Что же теперь будет? Ведь, несмотря на гибель четырех моряков, дружки гарпунщика все равно в большинстве. Я видел, что именно эта мысль занимает сейчас Лена Гая и Джэма Уэста.
Пусть новичков с Фолклендов теперь пятнадцать против тринадцати, причем на нашей стороне метис, нельзя исключить, что кто-то из «старичков» предпочтет перейти на сторону недовольных, предводительствуемых Хирном. Кто знает — быть может, эти люди, поддавшись отчаянию, захотят завладеть единственной нашей шлюпкой и устремиться на север, бросив нас на айсберге на произвол судьбы? Осторожность требовала, чтобы мы неусыпно стерегли шлюпку.

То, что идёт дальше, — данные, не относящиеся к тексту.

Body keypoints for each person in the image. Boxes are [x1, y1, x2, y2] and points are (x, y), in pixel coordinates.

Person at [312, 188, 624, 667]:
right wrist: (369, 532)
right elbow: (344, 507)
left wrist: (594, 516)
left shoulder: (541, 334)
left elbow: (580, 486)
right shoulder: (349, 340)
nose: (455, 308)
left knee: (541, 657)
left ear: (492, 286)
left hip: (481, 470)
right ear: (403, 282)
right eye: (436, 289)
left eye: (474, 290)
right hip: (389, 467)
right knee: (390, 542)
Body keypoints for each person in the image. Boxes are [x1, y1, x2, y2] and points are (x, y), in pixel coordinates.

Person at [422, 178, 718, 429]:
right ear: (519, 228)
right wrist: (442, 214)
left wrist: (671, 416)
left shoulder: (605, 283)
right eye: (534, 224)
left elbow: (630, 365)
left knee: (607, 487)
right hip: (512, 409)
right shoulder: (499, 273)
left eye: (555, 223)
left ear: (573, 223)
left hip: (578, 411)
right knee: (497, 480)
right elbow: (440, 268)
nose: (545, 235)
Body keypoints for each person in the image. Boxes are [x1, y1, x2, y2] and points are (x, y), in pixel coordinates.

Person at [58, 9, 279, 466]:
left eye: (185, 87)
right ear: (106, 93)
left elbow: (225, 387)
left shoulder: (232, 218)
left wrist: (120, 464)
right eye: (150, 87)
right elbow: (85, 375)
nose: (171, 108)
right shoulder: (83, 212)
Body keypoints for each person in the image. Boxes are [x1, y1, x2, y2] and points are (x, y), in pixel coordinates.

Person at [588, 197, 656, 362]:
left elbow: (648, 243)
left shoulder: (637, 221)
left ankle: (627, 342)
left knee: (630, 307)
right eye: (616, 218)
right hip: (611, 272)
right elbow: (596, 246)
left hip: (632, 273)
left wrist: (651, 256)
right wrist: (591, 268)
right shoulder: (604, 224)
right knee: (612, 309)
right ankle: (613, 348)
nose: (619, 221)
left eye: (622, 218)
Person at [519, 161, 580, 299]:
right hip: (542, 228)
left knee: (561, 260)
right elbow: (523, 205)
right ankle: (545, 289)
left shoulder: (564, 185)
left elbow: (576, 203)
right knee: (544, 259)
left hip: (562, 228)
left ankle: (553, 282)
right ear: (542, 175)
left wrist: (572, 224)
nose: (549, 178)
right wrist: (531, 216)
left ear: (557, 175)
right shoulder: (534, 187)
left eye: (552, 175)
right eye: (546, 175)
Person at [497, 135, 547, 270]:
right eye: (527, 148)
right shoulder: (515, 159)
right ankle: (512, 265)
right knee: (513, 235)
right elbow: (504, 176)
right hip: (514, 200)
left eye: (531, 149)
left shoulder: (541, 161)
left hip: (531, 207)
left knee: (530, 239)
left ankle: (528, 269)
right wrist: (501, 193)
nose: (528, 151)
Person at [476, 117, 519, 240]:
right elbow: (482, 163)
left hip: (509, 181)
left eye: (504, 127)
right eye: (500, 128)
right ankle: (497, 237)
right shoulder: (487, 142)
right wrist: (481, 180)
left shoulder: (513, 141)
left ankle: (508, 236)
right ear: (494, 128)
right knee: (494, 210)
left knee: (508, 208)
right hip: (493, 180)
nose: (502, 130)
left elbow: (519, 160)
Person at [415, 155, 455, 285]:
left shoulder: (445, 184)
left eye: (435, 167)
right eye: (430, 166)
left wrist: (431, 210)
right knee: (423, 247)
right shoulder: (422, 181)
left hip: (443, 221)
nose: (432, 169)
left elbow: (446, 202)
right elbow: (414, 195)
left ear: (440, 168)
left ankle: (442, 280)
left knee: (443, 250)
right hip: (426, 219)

Однако обрушившиеся на нас несчастья преобразили капитана. Перед лицом невзгод он стал другим человеком. До сих пор он не помьшлял ни о чем, кроме спасения соотечественников, доверив лейтенанту командование шхуной, благо тот был непревзойденным знатоком своего дела. Однако с этого дня он превратился в командира, обретя энергию, необходимую в столь трудных обстоятельствах, и став для матросов вторым авторитетом после самого Создателя.
Повинуясь команде капитана, люди собрались вокруг него на площадке чуть правее шхуны. Из «старичков» здесь были старшины Мартин Холт и Харди, матросы Роджерс, Френсис, Гратиан, Берри и Стерн, кок Эндикотт, а также Дирк Петерс; собрались и четырнадцать новичков с Фолклендов, возглавляемые Хирном. Они держались особняком, доверив роль предводителя гарпунщику, который пользовался среди них непререкаемым авторитетом.

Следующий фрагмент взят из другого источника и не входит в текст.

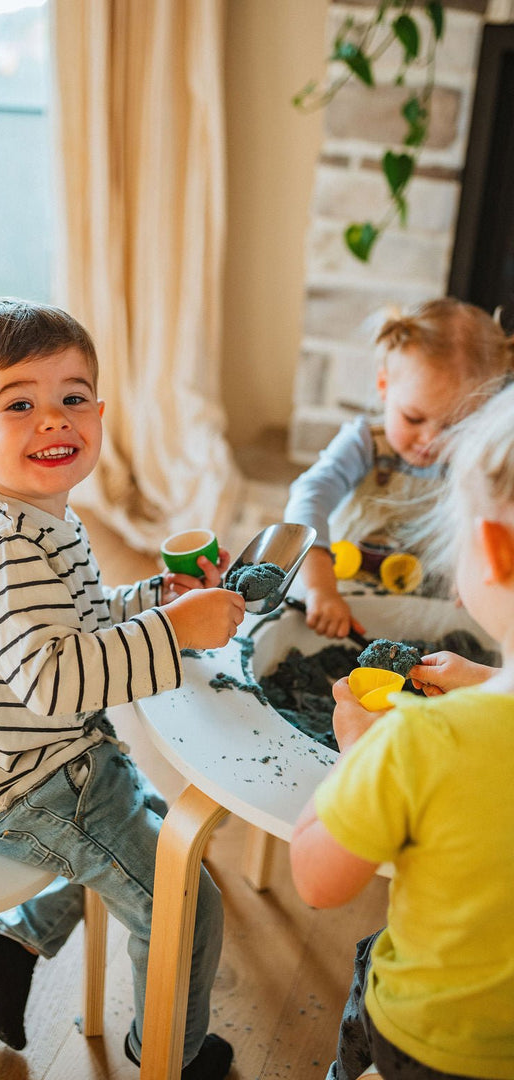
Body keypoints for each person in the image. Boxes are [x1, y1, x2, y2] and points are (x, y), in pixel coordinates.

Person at [0, 298, 245, 1079]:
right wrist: (177, 634)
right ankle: (167, 1055)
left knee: (155, 831)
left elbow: (81, 623)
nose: (53, 420)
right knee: (183, 899)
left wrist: (159, 603)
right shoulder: (5, 552)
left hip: (53, 763)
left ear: (100, 414)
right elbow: (58, 681)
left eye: (73, 398)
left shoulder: (35, 518)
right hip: (29, 789)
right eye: (20, 403)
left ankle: (13, 942)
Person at [289, 382, 514, 1079]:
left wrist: (358, 752)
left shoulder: (423, 741)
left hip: (429, 1041)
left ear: (494, 550)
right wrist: (486, 680)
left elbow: (318, 881)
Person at [284, 297, 514, 639]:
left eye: (455, 426)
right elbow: (308, 498)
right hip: (344, 591)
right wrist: (320, 588)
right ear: (384, 386)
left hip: (422, 603)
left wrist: (473, 577)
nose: (431, 440)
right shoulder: (364, 443)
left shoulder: (478, 460)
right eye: (414, 418)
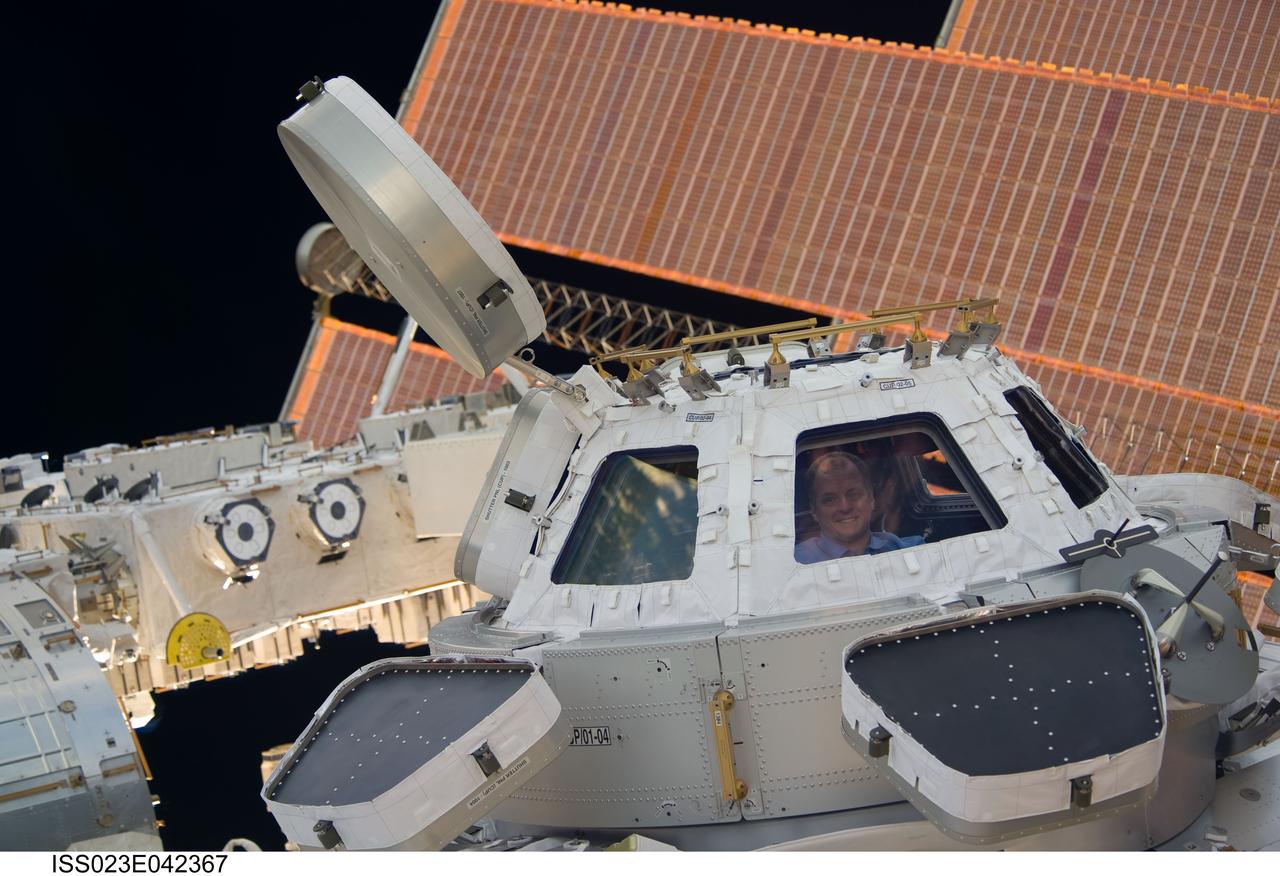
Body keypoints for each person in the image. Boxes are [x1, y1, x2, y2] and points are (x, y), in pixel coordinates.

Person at [794, 451, 923, 564]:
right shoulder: (796, 562)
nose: (844, 507)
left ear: (871, 499)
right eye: (830, 500)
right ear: (814, 511)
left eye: (853, 495)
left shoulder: (909, 549)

Лен Гай обвел всю команду твердым взглядом и с дрожью в голосе начал:
— Матросы «Халбрейн»! Я начну с того, что скажу о тех, кто погиб. Пятеро наших товарищей пали в катастрофе…
— Скоро и мы сгинем в этом море, куда нас завлекли вопреки…
— Замолчи, Хирн! — крикнул Джэм Уэст, побелев от ярости. — Замолчи, не то…
— Хирн сказал то, что должен был сказать, — холодно перебил его капитан. — Однако теперь я требую, чтобы он больше не прерывал меня!
Гарпунщик готовился сказать что-то в ответ, ибо он чувствовал поддержку большинства экипажа, однако Мартин Холт подошел к нему и дернул за рукав, заставив промолчать.
Лен Гай обнажил голову и голосом, проникающим в самую душу, произнес такие слова:
— Помолимся же за тех, кто погиб в этой экспедиции, предпринятой во имя человеколюбия. Да простит Господь их прегрешения, ибо они пожертвовали собой ради себе подобных, и да услышит Он наши мольбы… На колени, матросы «Халбрейн»!
Люди опустились коленями на лед и зашептали слова молитвы. Капитан поднялся первым и велел подняться остальным.
— Теперь, — продолжал он, — отдав должное мертвым, вернемся к живым. Им я говорю: даже в столь плачевном положении они станут исполнять все мои приказы. Я не потерплю ни сопротивления, ни малейшего колебания. На мне лежит ответственность за спасение каждого, и я ничем не поступлюсь ради этой цели. Здесь, как и на борту, командир — я!
— На борту… когда корабля больше нет…— осмелился подать голос гарпунщик.
— Ошибаешься, Хирн. Корабль перед нами, и мы спустим его на воду. Но пусть даже у нас останется одна шлюпка — ее капитаном буду я! Горе тому, кто забудет об этом…
В тот же день с помощью секстанта и хронометра, не разбившихся при катастрофе, Лен Гай сумел определить наши координаты: мы находились на 88°55' южной широты и 39°12' западной долготы.
«Халбрейн» отделял от Южного полюса всего 1°5'— шестьдесят пять миль…
Глава VIII. ПОСЛЕДНИЙ УДАР
— За дело! — призвал Лен Гай, и в тот же день все рьяно принялись за работу.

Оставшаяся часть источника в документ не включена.